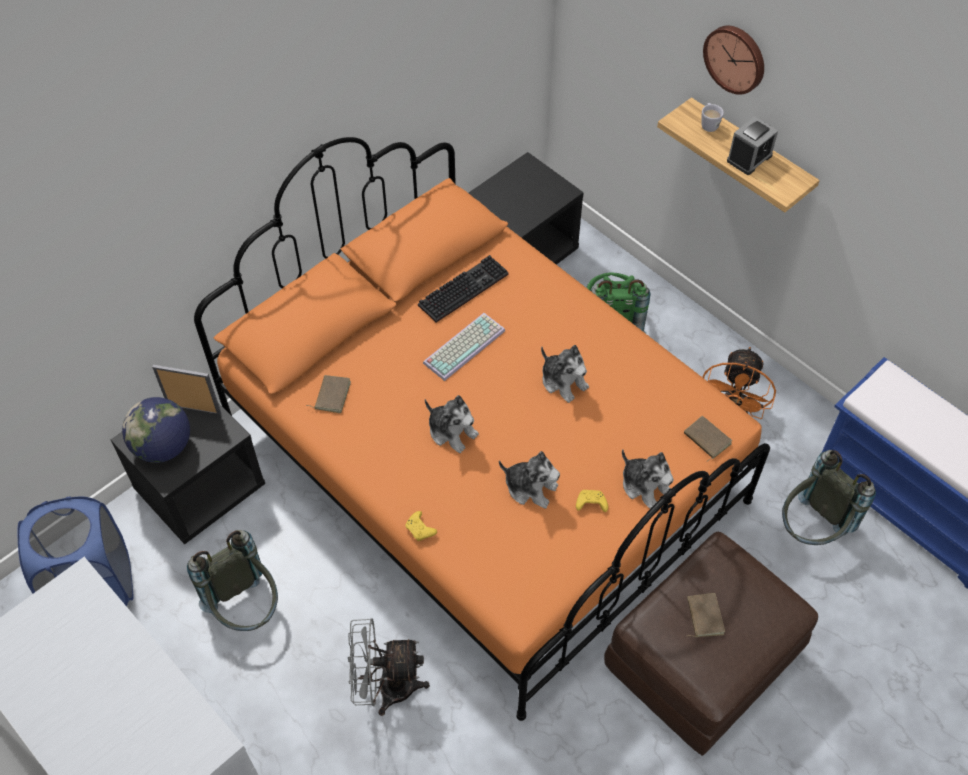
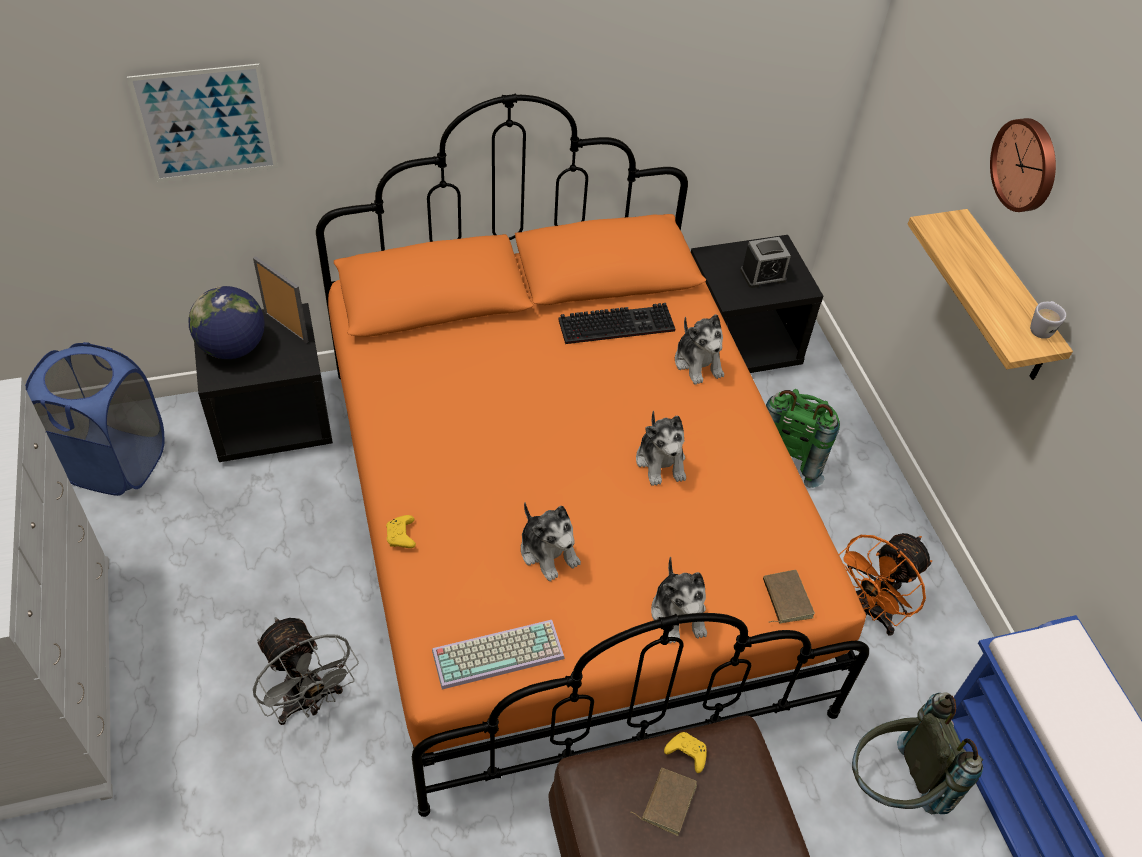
camera: 25 degrees right, 5 degrees down
(95, 279) = (206, 124): none -> picture
(247, 609) = (232, 553): grey backpack -> none
(331, 395) = (410, 364): brown book -> none
(386, 687) = (308, 702): grey fan -> grey fan turned 150 degrees counterclockwise
(452, 431) = (505, 455): plush toy -> plush toy (698, 363)
(464, 345) = (579, 378): keyboard -> keyboard (499, 652)
(590, 504) = (603, 602): yellow game controller -> yellow game controller (685, 754)
(708, 124) = (970, 242): white mug -> white mug (1041, 328)
(749, 158) = (996, 294): alarm clock -> alarm clock (763, 275)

++++++++

Task to complete:
Each record, word for word, should be printed again without its pictures.

Exercise answer:
camera: 25 degrees right, 5 degrees down
(95, 279) = (206, 124): none -> picture
(247, 609) = (232, 553): grey backpack -> none
(331, 395) = (410, 364): brown book -> none
(386, 687) = (308, 702): grey fan -> grey fan turned 150 degrees counterclockwise
(452, 431) = (505, 455): plush toy -> plush toy (698, 363)
(464, 345) = (579, 378): keyboard -> keyboard (499, 652)
(590, 504) = (603, 602): yellow game controller -> yellow game controller (685, 754)
(708, 124) = (970, 242): white mug -> white mug (1041, 328)
(749, 158) = (996, 294): alarm clock -> alarm clock (763, 275)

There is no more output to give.